Picture the scene. It is 5.30 in the afternoon and I am sitting at a table surrounded by three assorted bars of milk chocolate, a pot of Haagen-Dazs ice-cream, a croissant and a jam doughnut. No, I am not Bessie Bunter but trying out the latest diet to hit our shores from the United States. 'The Carbohydrate Addict's Diet' promises to be your lifelong solution to weight control. I thought I had seen them all - calorie-controlled, fat-free, milkshake, diet cookie, banana diets - but this one really takes the biscuit.

Let me put my cards on the table here and now. I am not a serious dieter. I have never lost weight nor have I stuck to any sort of eating (or starving) plan for more than two weeks at a time. I am about 10 pounds heavier than I ought to be, and it is only the thought of summer holidays and swimming costumes that force me to consider my excess baggage.

So what are the rules of this latest wonder diet that promises to stop the weight loss/weight gain see-saw for ever? I am allowed three meals a day, two of which should contain no carbohydrates. That means I can have protein and green salad or certain vegetables only. No fruit, bread, pasta, potatoes . . .

That is the bad news. The good bit is that I am 'rewarded' at the third meal - which may be eaten at any time of the day. The diet recommends a balanced meal, including pasta, bread, dessert and fruit, but allows me to have whatever I want - provided I take no longer than 60 minutes to eat it.

The strict time limit, apparently, is all to do with fooling the body into thinking that you are not really eating very much. And this is where it starts to get technical.

When blood glucose levels are high - for example, when you eat high-carbohydrate foods - the pancreas is stimulated to produce insulin, which promotes absorption of glucose by the liver and the muscles (where it is stored as energy). The production of insulin also produces those gnawing hunger pangs. The one-hour deadline on the 'reward' meal is supposed to ensure that not too much insulin is released into the system - thus limiting the hunger pangs.

Weight loss should be gradual, no more than 2lbs a week, but the promise is that if you stick to this pattern of eating permanently, your excess weight will come off and stay off.

Dr Rachael Heller, who discovered the diet, was a long-term fatty who has now been a slim eight stone for several years. She claims to have helped hundreds, even thousands, of people through the Carbohydrate Centre that she and her husband, Richard, have established in New York.

This was too good to pass up, I thought. Eat whatever you want for your 'reward' meal and still lose weight? This is too good to be true so I decided to put the diet to the test.

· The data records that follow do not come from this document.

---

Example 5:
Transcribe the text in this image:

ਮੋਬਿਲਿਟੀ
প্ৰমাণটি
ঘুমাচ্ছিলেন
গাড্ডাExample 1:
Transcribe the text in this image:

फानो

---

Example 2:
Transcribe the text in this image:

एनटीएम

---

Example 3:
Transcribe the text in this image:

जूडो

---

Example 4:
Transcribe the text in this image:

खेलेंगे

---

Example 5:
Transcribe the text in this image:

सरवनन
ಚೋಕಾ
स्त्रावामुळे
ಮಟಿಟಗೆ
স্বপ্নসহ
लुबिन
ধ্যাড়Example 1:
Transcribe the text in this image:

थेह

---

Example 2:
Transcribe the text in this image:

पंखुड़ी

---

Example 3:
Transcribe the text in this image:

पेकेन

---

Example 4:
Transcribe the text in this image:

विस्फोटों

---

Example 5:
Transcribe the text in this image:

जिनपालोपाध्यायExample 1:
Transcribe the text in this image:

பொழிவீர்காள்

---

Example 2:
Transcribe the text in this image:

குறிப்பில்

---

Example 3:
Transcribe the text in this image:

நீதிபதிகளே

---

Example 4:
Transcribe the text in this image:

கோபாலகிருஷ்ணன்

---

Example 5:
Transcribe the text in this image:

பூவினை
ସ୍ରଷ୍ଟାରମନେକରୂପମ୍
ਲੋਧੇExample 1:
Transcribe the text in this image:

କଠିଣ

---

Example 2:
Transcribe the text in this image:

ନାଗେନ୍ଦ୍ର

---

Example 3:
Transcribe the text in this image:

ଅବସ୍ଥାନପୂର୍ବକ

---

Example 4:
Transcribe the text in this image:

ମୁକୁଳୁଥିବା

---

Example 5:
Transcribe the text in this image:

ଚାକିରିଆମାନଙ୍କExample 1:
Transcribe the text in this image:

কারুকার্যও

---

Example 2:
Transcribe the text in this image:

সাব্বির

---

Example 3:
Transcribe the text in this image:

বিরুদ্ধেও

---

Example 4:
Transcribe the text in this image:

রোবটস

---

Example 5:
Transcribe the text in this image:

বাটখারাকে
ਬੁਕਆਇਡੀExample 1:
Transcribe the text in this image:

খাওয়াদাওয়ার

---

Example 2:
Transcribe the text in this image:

A late protein breakfast consisting of cheese omelette or kippers and salad at around 11am or later, did banish all feelings of hunger until at least 5pm. Since this has traditionally been the 'nibbling' time of day for me I decided to take my reward meal then. I'm afraid that I ignored all concept of a balanced meal and my meal consisted entirely of foods that I have been limiting or denying myself for months.

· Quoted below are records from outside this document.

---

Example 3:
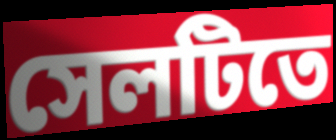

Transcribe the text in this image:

সেলটিতে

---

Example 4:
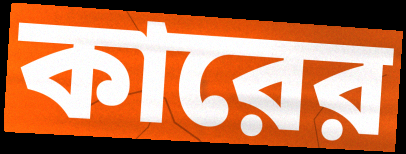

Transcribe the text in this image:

কারের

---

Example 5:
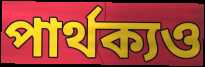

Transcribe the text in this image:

পার্থক্যও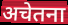
अचेतना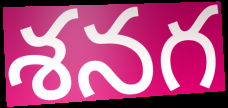
శనగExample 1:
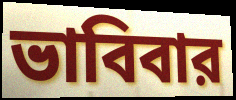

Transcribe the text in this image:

ভাবিবার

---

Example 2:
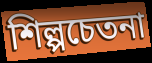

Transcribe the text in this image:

শিল্পচেতনা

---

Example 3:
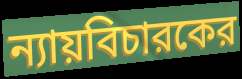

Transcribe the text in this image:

ন্যায়বিচারকের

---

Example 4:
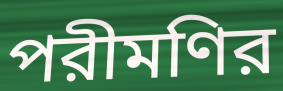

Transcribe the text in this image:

পরীমণির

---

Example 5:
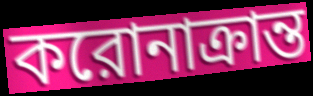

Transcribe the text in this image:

করোনাক্রান্ত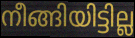
നീങ്ങിയിട്ടില്ല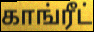
காங்ரீட்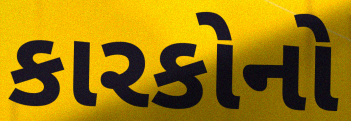
કારકોનોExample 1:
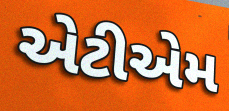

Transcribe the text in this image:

એટીએમ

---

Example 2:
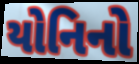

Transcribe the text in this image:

યોનિનો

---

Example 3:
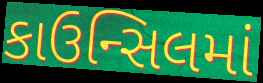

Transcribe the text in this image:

કાઉન્સિલમાં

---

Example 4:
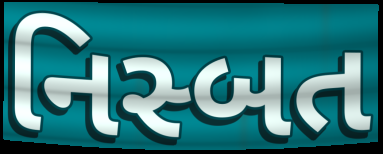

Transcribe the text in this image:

નિસ્બત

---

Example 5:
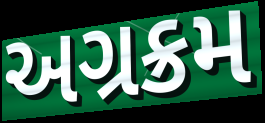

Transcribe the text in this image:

અગ્રક્રમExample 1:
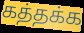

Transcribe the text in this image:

கத்தக்க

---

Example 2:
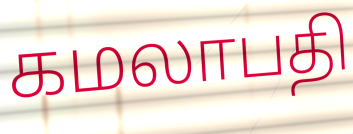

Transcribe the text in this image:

கமலாபதி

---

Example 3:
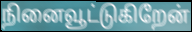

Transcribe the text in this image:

நினைவூட்டுகிறேன்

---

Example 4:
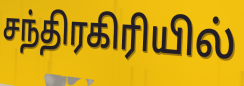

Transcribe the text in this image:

சந்திரகிரியில்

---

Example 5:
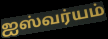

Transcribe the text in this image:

ஐஸ்வர்யம்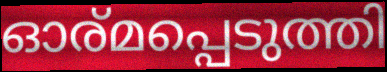
ഓര്മപ്പെടുത്തി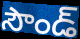
సౌండ్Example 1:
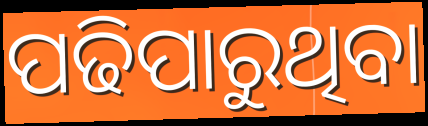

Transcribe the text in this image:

ପଢିପାରୁଥିବା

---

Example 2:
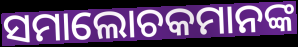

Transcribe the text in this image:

ସମାଲୋଚକମାନଙ୍କ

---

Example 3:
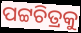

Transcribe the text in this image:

ପଟ୍ଟଚିତ୍ରକୁ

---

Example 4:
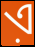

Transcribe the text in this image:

ଏ଼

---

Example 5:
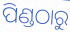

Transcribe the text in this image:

ପିଣ୍ଡଠାରୁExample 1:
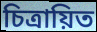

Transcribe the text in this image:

চিত্ৰায়িত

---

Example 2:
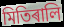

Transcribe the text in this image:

মিতিৰালি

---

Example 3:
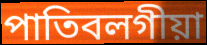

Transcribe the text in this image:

পাতিবলগীয়া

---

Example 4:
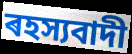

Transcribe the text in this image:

ৰহস্যবাদী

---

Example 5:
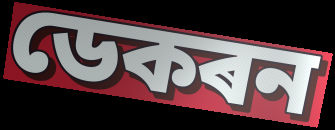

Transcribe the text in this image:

ডেকৰন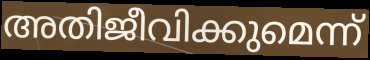
അതിജീവിക്കുമെന്ന്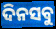
ଦିନସବୁ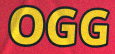
OGG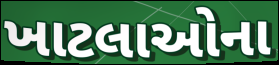
ખાટલાઓનાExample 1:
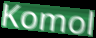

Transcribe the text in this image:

Komol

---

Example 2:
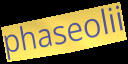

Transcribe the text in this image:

phaseolii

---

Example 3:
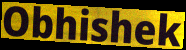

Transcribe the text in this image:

Obhishek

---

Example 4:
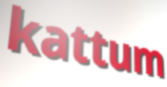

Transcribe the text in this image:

kattum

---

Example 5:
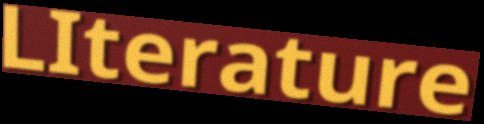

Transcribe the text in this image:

LIteratureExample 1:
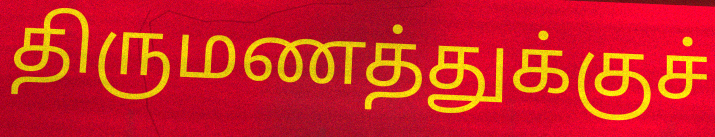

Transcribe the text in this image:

திருமணத்துக்குச்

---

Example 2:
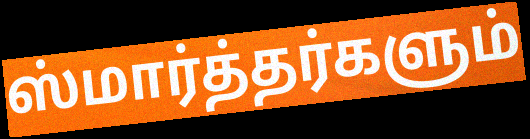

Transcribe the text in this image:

ஸ்மார்த்தர்களும்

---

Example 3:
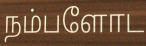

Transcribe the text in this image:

நம்பளோட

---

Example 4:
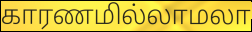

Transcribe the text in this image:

காரணமில்லாமலா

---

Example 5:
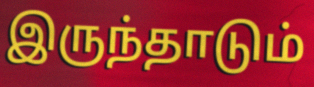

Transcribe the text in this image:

இருந்தாடும்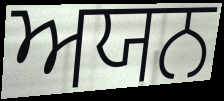
ਅਯਨ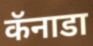
कॅनाडा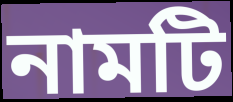
নামটি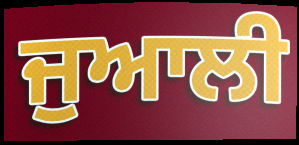
ਜੁਆਲੀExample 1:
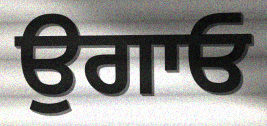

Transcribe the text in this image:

ਉਗਾਓ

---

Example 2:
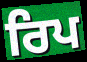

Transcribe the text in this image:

ਰਿਪ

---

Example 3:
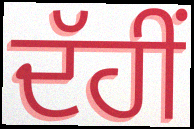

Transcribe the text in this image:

ਦੱਹੀਂ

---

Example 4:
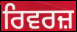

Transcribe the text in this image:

ਰਿਵਰਜ਼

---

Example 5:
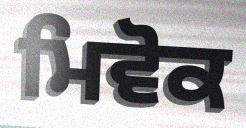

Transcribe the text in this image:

ਮਿਵੋਕ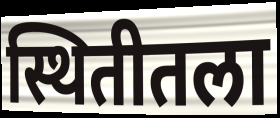
स्थितीतला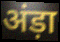
अंड़ाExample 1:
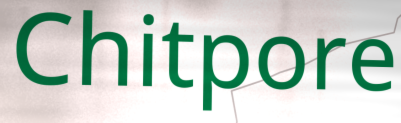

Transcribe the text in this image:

For the first two weeks I made regular sorties to the local newsagent to ensure I had abundant supplies of chocolate. A typical reward meal would consist of three different bars of chocolate and any other fattening cakes that had tempted me from the bakery window, topped up with the latest flavour in American ice cream. I wasn't going to waste this hour on boring foods like pasta or bread. I was like a child being let loose in a sweet shop.

I am absolutely positive that my intake of chocolate in those two weeks far exceeded the total of this whole year's intake though interestingly enough I found it difficult to eat at this prodigious rate for a whole hour.

Four weeks on, and although I eat enormous quantities of former 'forbidden foods', I have now added more sensible foods like macaroni cheese or fish and chips to my 'happy hour', as it has become known in our house.

I have kept very strictly to the rules and follow my reward meal a couple of hours later with a high- protein meal, although I am hard-

ly hungry and occasionally give this third boring meal a miss altogether.

I have become adept at fiddling my social and eating life round this 'happy hour'. My piece de resistance has been a chocolate fondue evening - masses of fruit and boudoir biscuits dipped into a heart-warming mixture of white Toblerone with double cream and brandy - consumed within the prescribed hour. Not bad for someone on a diet.

Reaction among friends to my latest fad has varied from disbelief to outright hilarity. This has not stopped me. Have I lost any weight? After two weeks I had lost a pound and thought I was on course for the steady weight loss they had promised.

Four weeks on, I have not budged an ounce, nor, amazingly have I gained weight. Disappointing though this may be, the enjoyment that I get out of my 'happy hour' far surpasses any thought of weight loss and if I can remain at my current weight, then maybe it is worth continuing.

I rarely feel hungry, have no inclination to nibble, and though I am convinced that this diet, or at least the way I have chosen to follow it, cannot be of much benefit nutritionally, I'm carrying on. I am having so much fun.

'The Carbohydrate Addict's Diet' by Dr Rachael F Heller and Dr Richard F Heller, Mandarin, pounds 4.99.